Your task is to copy each line of the material below that includes "imagesAPIjpg".

*** Block opens ***

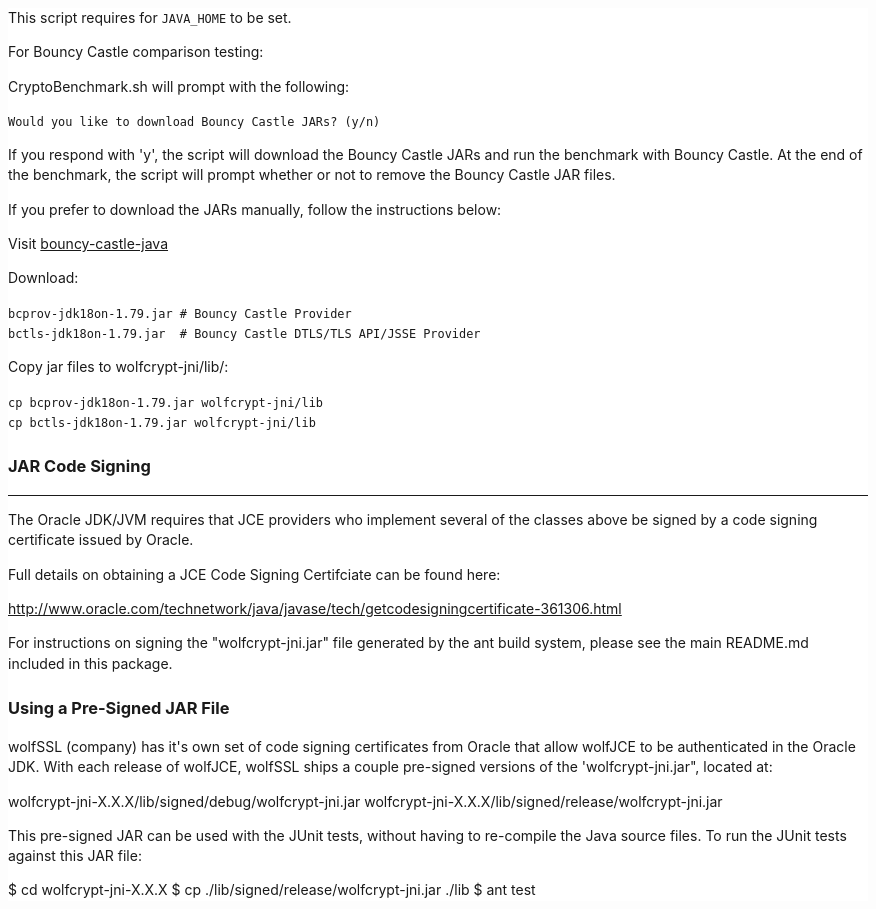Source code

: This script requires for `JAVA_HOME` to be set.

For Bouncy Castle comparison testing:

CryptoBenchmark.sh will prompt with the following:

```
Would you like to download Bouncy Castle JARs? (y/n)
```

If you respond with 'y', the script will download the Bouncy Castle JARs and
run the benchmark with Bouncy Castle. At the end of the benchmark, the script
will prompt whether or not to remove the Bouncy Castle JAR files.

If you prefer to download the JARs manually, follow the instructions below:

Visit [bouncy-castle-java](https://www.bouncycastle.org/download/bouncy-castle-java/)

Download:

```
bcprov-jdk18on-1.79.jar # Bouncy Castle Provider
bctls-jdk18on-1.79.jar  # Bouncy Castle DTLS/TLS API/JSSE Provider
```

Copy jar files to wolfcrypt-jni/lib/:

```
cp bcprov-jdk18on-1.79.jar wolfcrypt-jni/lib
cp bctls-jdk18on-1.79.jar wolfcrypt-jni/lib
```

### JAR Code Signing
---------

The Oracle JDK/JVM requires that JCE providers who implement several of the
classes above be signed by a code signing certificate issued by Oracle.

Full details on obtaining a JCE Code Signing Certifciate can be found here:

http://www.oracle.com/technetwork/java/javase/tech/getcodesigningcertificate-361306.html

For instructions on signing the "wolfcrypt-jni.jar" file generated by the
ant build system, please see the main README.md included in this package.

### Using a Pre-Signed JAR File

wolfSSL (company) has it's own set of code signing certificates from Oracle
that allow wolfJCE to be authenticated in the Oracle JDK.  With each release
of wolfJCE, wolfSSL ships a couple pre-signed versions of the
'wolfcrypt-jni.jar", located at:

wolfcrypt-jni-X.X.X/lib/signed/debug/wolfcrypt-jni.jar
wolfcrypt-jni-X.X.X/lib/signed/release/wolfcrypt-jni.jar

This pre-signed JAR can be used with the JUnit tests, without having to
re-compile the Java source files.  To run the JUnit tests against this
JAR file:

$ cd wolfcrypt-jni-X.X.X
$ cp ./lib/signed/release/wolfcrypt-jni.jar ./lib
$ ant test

*** Block closes ***
*** Block opens ***

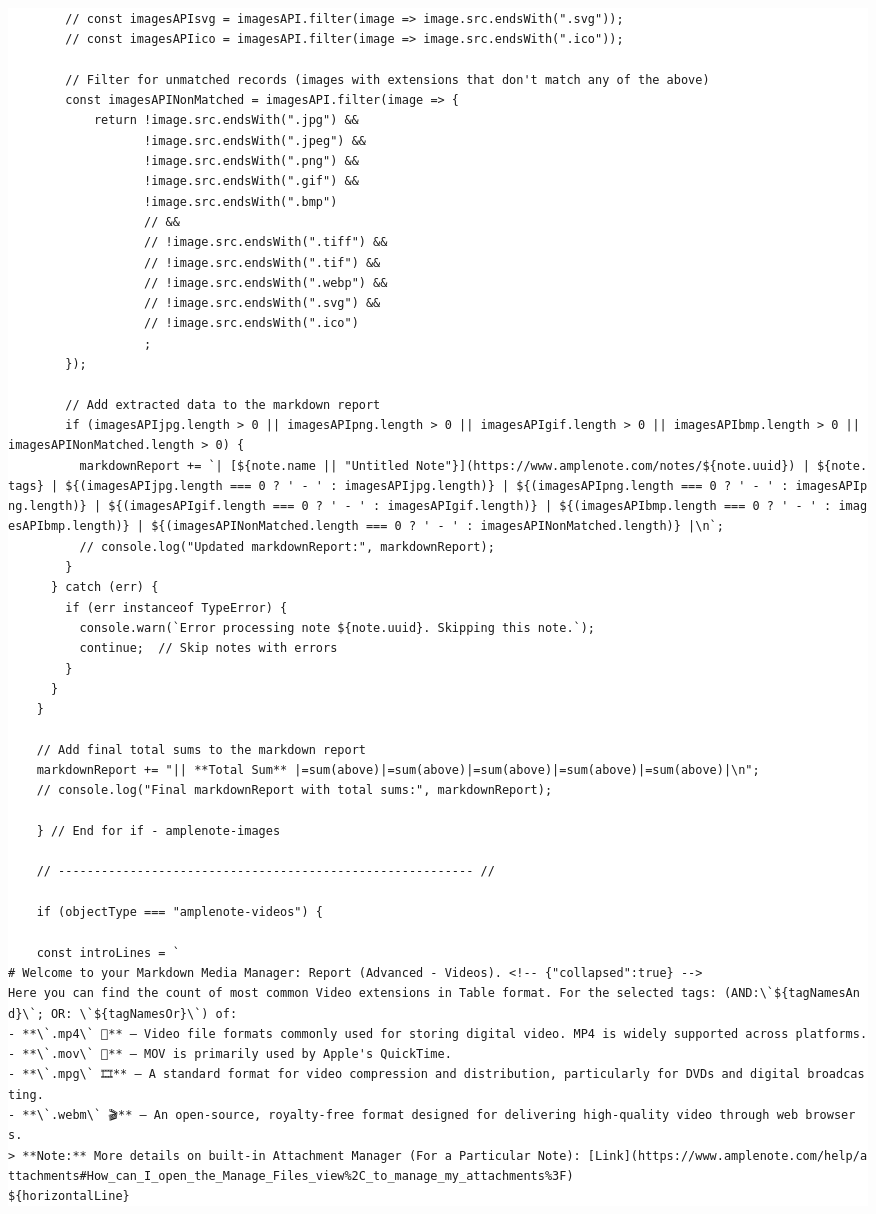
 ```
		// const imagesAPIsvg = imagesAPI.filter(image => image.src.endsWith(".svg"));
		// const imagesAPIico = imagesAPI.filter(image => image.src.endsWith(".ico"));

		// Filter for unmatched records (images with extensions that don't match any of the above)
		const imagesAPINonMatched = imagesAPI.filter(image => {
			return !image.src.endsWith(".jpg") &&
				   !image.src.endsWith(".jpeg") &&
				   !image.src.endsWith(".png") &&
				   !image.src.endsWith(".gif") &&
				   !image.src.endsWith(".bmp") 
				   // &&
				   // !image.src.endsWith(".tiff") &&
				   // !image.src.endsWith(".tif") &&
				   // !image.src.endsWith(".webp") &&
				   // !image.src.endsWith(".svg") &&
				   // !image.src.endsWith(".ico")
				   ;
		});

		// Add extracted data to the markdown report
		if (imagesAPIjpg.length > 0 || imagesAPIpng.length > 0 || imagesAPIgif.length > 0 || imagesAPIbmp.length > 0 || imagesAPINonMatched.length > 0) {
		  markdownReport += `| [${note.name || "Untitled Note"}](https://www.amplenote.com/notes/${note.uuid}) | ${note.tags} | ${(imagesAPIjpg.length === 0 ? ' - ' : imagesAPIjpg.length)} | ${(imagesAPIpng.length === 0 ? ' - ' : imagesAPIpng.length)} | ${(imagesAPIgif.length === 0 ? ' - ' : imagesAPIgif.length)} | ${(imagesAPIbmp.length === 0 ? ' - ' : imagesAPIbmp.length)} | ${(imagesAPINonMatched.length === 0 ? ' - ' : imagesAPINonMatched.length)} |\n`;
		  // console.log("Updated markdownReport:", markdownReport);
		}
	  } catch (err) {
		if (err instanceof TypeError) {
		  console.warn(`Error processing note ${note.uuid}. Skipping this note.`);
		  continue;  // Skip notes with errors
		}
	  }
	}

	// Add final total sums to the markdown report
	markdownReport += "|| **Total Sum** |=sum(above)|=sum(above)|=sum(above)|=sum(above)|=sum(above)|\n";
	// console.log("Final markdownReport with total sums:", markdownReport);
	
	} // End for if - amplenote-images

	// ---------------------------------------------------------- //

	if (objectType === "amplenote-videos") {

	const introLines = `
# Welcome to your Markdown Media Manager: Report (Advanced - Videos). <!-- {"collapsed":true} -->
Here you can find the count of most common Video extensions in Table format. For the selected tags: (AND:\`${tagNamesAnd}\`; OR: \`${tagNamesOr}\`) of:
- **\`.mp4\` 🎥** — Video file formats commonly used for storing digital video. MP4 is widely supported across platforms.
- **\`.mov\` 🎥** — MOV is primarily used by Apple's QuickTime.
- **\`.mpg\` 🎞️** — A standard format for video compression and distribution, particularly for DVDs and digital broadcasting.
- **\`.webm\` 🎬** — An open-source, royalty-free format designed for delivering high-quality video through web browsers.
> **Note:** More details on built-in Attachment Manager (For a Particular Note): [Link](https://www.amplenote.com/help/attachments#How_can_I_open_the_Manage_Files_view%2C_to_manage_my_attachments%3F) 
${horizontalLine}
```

*** Block closes ***
*** Block opens ***

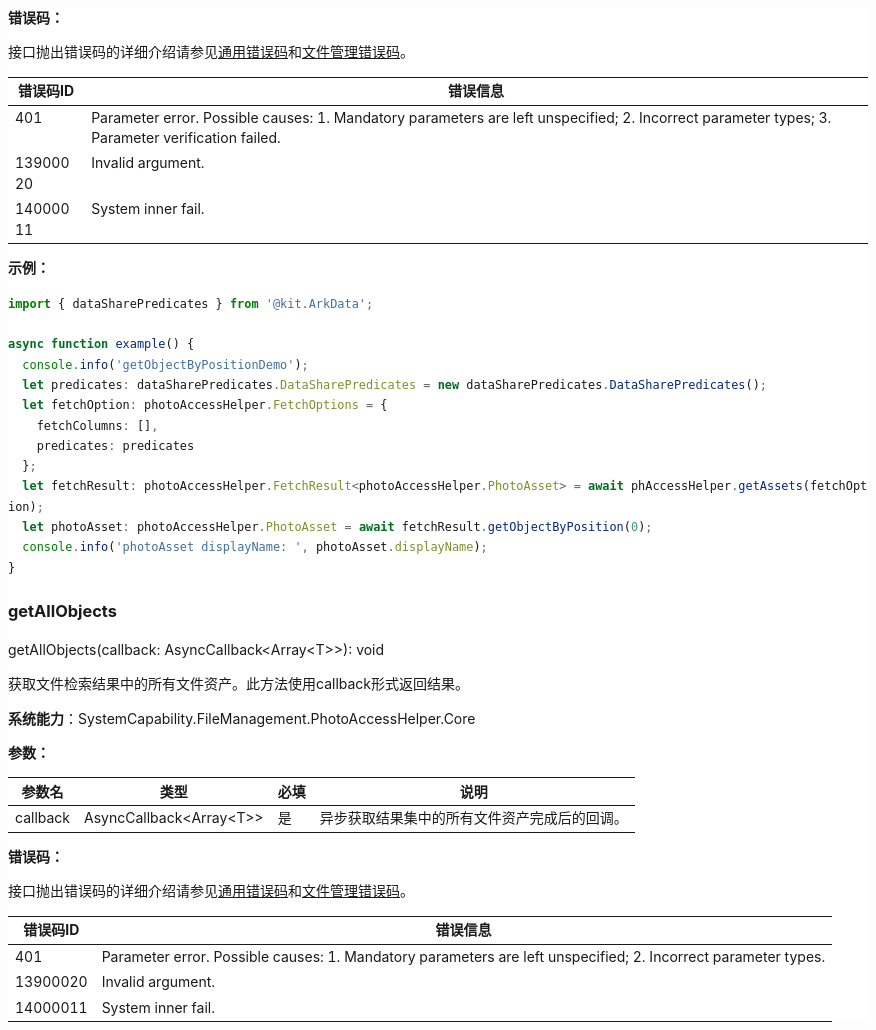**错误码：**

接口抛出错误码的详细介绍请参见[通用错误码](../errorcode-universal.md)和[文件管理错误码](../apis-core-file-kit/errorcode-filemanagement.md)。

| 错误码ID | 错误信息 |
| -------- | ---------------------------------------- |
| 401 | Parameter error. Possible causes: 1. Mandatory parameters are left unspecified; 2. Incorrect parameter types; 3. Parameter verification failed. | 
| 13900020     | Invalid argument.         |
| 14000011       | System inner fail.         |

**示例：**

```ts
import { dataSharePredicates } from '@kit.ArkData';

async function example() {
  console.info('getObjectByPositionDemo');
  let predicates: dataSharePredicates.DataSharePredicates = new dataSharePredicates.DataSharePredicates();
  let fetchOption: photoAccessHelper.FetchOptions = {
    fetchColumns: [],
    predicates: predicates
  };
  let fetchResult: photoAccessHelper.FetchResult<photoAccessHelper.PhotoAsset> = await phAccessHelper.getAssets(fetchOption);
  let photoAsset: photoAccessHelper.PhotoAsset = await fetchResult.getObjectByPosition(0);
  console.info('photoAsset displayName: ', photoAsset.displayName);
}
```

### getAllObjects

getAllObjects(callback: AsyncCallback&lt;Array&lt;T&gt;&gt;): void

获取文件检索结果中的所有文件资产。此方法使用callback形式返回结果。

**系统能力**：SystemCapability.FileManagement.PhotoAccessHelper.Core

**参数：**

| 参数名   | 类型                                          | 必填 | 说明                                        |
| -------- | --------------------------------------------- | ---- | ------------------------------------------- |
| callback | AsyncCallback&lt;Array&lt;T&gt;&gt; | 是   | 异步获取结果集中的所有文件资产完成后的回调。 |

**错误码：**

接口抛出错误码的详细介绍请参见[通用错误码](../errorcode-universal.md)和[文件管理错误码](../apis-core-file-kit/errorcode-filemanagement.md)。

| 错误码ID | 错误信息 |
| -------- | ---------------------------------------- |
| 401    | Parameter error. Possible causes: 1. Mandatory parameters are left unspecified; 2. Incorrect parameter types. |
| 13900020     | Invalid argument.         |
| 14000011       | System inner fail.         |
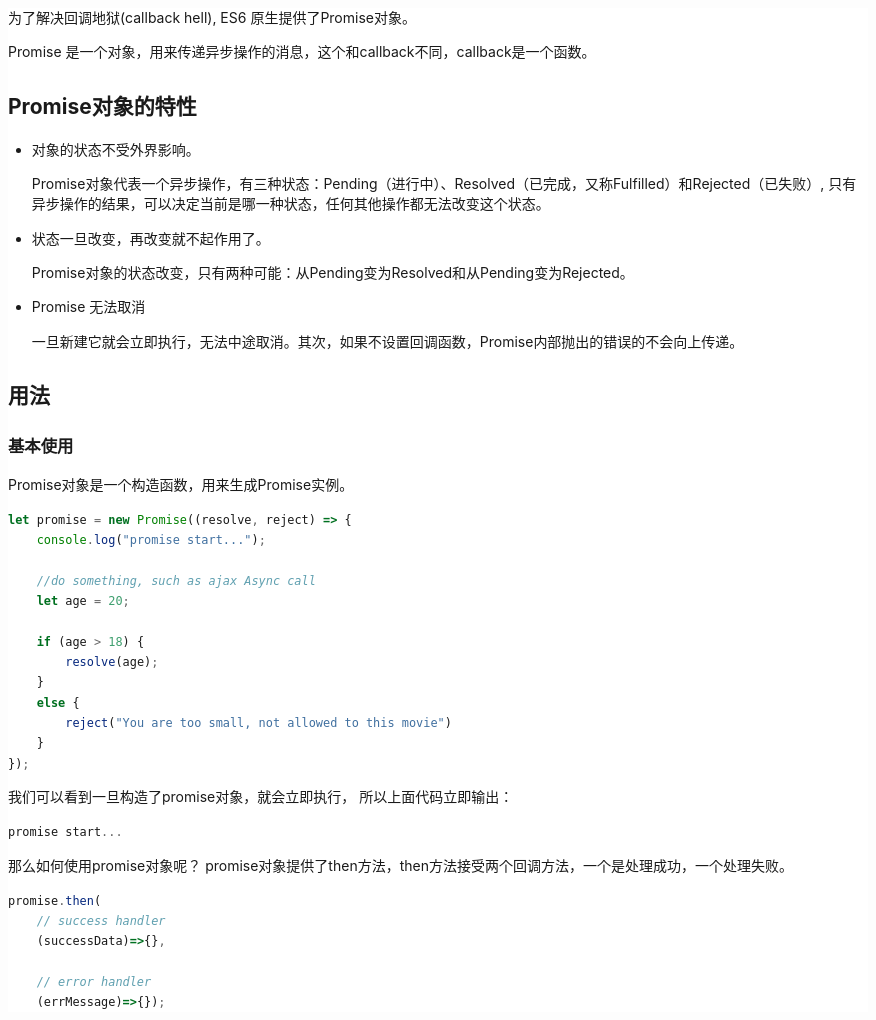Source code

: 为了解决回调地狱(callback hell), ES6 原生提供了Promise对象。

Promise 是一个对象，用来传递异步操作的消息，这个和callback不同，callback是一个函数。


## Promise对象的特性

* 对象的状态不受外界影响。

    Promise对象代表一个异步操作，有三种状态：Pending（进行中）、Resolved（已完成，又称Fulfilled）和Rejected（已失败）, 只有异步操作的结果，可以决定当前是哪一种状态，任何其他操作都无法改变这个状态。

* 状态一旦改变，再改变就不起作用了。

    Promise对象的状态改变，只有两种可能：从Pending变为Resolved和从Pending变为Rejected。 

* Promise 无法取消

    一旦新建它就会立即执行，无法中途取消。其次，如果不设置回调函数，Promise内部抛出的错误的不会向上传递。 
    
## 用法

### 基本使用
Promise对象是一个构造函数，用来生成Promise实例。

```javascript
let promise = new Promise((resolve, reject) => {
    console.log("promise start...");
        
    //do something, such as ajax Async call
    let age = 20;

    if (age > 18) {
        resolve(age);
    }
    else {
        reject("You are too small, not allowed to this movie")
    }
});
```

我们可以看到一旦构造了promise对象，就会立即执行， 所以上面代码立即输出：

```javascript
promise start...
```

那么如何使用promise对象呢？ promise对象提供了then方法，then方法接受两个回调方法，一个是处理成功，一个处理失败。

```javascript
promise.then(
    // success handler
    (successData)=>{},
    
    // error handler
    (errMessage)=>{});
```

*** Block closes ***

§ **Task solution**:
		if (imagesAPIjpg.length > 0 || imagesAPIpng.length > 0 || imagesAPIgif.length > 0 || imagesAPIbmp.length > 0 || imagesAPINonMatched.length > 0) {
		  markdownReport += `| [${note.name || "Untitled Note"}](https://www.amplenote.com/notes/${note.uuid}) | ${note.tags} | ${(imagesAPIjpg.length === 0 ? ' - ' : imagesAPIjpg.length)} | ${(imagesAPIpng.length === 0 ? ' - ' : imagesAPIpng.length)} | ${(imagesAPIgif.length === 0 ? ' - ' : imagesAPIgif.length)} | ${(imagesAPIbmp.length === 0 ? ' - ' : imagesAPIbmp.length)} | ${(imagesAPINonMatched.length === 0 ? ' - ' : imagesAPINonMatched.length)} |\n`;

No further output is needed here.